Iron Studios
- Industry: Manufacturing
- Founded: 2012 - São Paulo, Brazil
- Headquarters: Sao Paulo, Brazil
- Products: Collectible Statues
- Subsidiaries: Iron Studios Workshop
- Website: www.ironstudios.com.br

= Iron Studios =

Brazilian maker of collectible statues

Iron Studios is a Brazilian company based in São Paulo specializing in the manufacture of collectible statues. The company works with property licenses from Disney, Marvel Comics, DC Comics, and Star Wars. It produces models in 1/10th scale and larger models in 1/6th and 1/4th scale. The statues are made from Polystone, a high-density resin that offers resistance to heat and humidity. Real fabric or die-casting is used to produce other details.

It has stores in São Paulo and in Rio de Janeiro, where it sells products from other partner manufacturers, in addition to its own products.

==History==
The history of Iron studios began with distributor PiziiToys and the Japanese company Kotobukiya. During the Brazilian toyfare ABRIN in 2009, they presented the first product of this partnership, a 1/6th scale sculpture of the Formula 1 driver Ayrton Senna at the moment of his victory in the 1993 Japanese GP. They also produced a second piece, on the same scale, the pose of Senna's victory at the 1991 Brazilian Grand Prix. The two statues show him in his red uniform, when he was on the McLaren team. In 2012 the third miniature of Ayrton Senna was launched, now in a black team Lotus Cars uniform. It was the first piece made by the newly created Iron Studios. On December 13, 2012, it announced a license agreement with Marvel Studios, for the production of statuettes in Brazil. The first announced product produced under this license was Iron Man Mark XLII, based on the movie Iron Man 3. In September 2015, the company obtained the licensing rights to some of the properties of Warner Bros, and invited the artist Ivan Reis to create conceptual art.

==Shops==
On October 6, 2014, Iron Studios opened their first shop.

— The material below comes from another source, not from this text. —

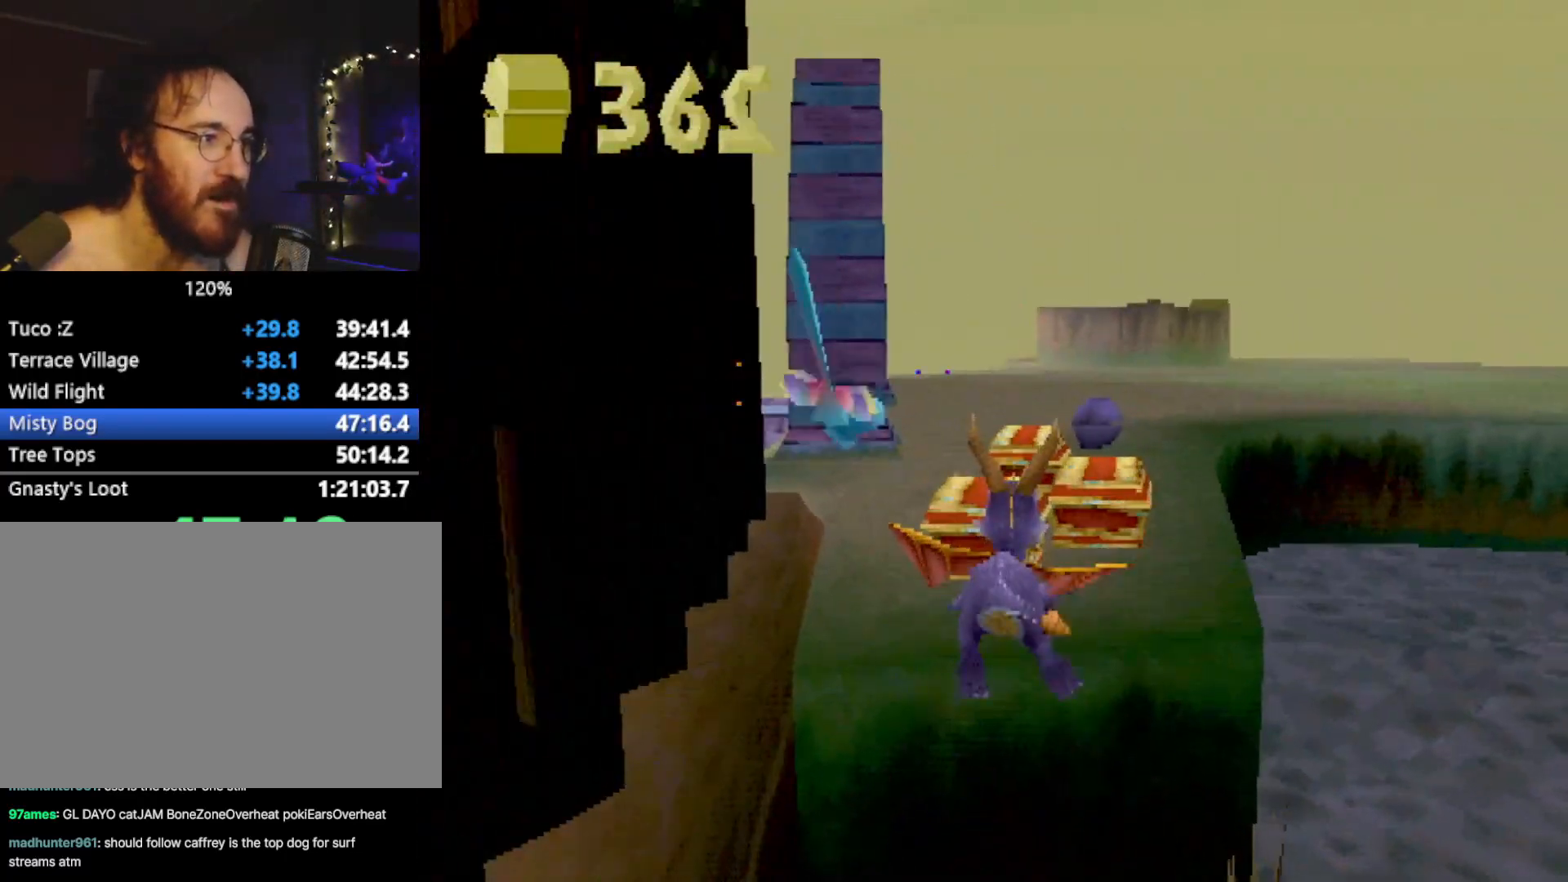
{"buttons": ["SQUARE", "R2"], "left_stick": "right", "events": [[16, "left_stick", "right"], [83, "left_stick", "center"], [300, "R2", "down"], [333, "left_stick", "right"]]}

It sells items from several manufacturers, other than those made by the company.

Between May and September 2016 Iron Studios set up a store in the Cidade Jardim shopping mall, in São Paulo, where it displayed an exhibition with some 150 of their pieces and those of other manufacturers. Some products went on sale.

Shopping Eldorado, in São Paulo, housed a branch of the shop in January 2016. After two years, the establishment closed in July 2018, for strategic reasons.

Its first store outside the State of São Paulo was inaugurated on August 19, 2016, at Shopping Nova América in the city of Rio de Janeiro.